To move onto the soap box idea. One evening while out in the shop, I was looking the piece over and remembered something that I hadn’t thought of in a number of years — the soap box. I have seen this image used many times in comics and (especially) the political cartoons in newspapers. When the soap box is added to an image it is meant to imply that the person is rambling on and on about the same old thing whether or not it really meant much.

soap-box: n. 1. container in which soap is packed, as a box or crate. 2. empty box or other improvised platform for making an informal, impromptu, or unofficial speech, esp. on a public street.

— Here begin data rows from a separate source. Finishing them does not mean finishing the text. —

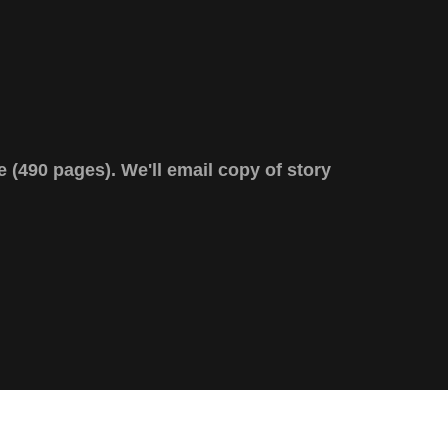
e (490 pages). We'll email copy of story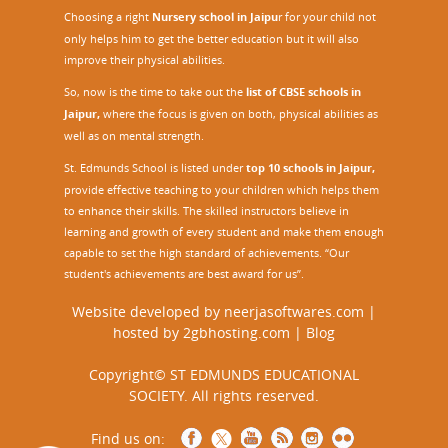
Choosing a right
Nursery school in Jaipu
r
for your child not
only helps him to get the better education but it will also
improve their physical abilities.
So, now is the time to take out the
list of CBSE schools in
Jaipur,
where the focus is given on both, physical abilities as
well as on mental strength.
St. Edmunds School is listed under
top 10 schools in Jaipur
,
provide effective teaching to your children which helps them
to enhance their skills. The skilled instructors believe in
learning and growth of every student and make them enough
capable to set the high standard of achievements. “Our
student's achievements are best award for us”.
Website developed by
neerjasoftwares.com
|
hosted by
2gbhosting.com
|
Blog
Copyright© ST EDMUNDS EDUCATIONAL
SOCIETY. All rights reserved.
Find us on: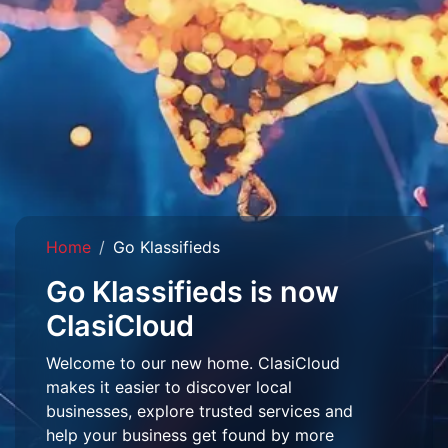
Home
Go Klassifieds
Go Klassifieds is now
ClasiCloud
Welcome to our new home. ClasiCloud
makes it easier to discover local
businesses, explore trusted services and
help your business get found by more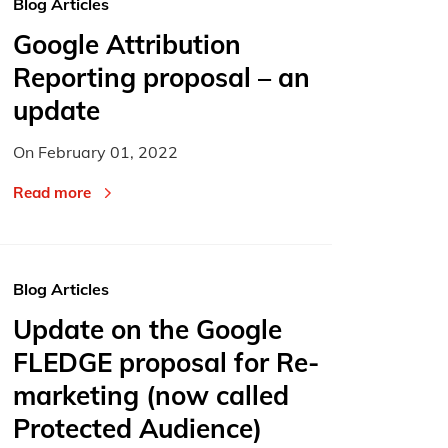
Blog Articles
Google Attribution
Reporting proposal – an
update
On
February 01, 2022
Read more
Blog Articles
Update on the Google
FLEDGE proposal for Re-
marketing (now called
Protected Audience)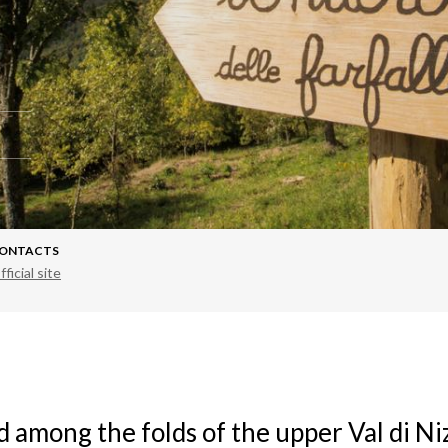
ONTACTS
fficial site
d among the folds of the upper Val di Ni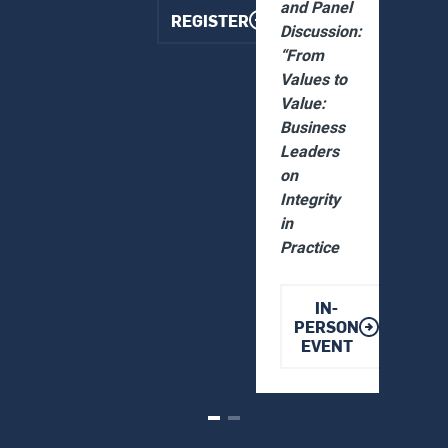
and Panel
REGISTER
Discussion:
“From
Values to
Value:
Business
Leaders
on
Integrity
in
Practice
IN-
PERSON
EVENT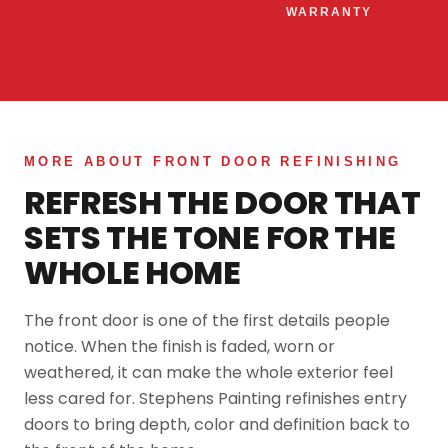
WARRANTY
MORE ABOUT FRONT DOOR REFINISHING
REFRESH THE DOOR THAT
SETS THE TONE FOR THE
WHOLE HOME
The front door is one of the first details people
notice. When the finish is faded, worn or
weathered, it can make the whole exterior feel
less cared for. Stephens Painting refinishes entry
doors to bring depth, color and definition back to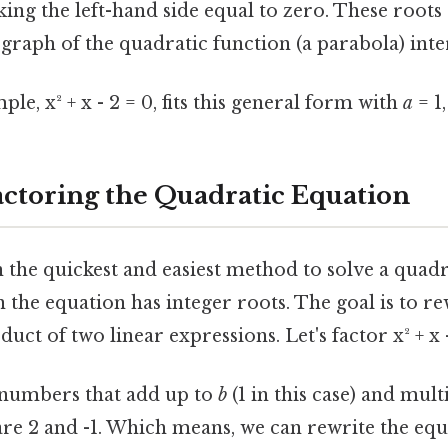
ing the left-hand side equal to zero. These roots
graph of the quadratic function (a parabola) inter
le, x² + x - 2 = 0, fits this general form with
a
= 1
actoring the Quadratic Equation
n the quickest and easiest method to solve a quadr
 the equation has integer roots. The goal is to re
uct of two linear expressions. Let's factor x² + x -
 numbers that add up to
b
(1 in this case) and mult
e 2 and -1. Which means, we can rewrite the equa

This piece is about the #2 meaning of soap-box.

Michael Massie

Michael Massie

Michael Massie


Inuit, Métis

Happy Valley - Goose Bay, Newfoundland and Labrador, Canada

(1962- )

Massie’s work is a reflection of his mixed Inuit, Métis and Scottish heritage. In it, he investigates both traditional and contemporary themes. He has achieved renown for his innovative teapots that combine themes and symbols from his native Inuit culture with European traditions. Massie has been twice short-listed for the coveted Prix Saidye Bronfman and has an extensive international reputation. His work has been shown in North America and Europe, including the National Gallery of Canada. He was elected a member of Royal Canadian Academy of Arts in 2011.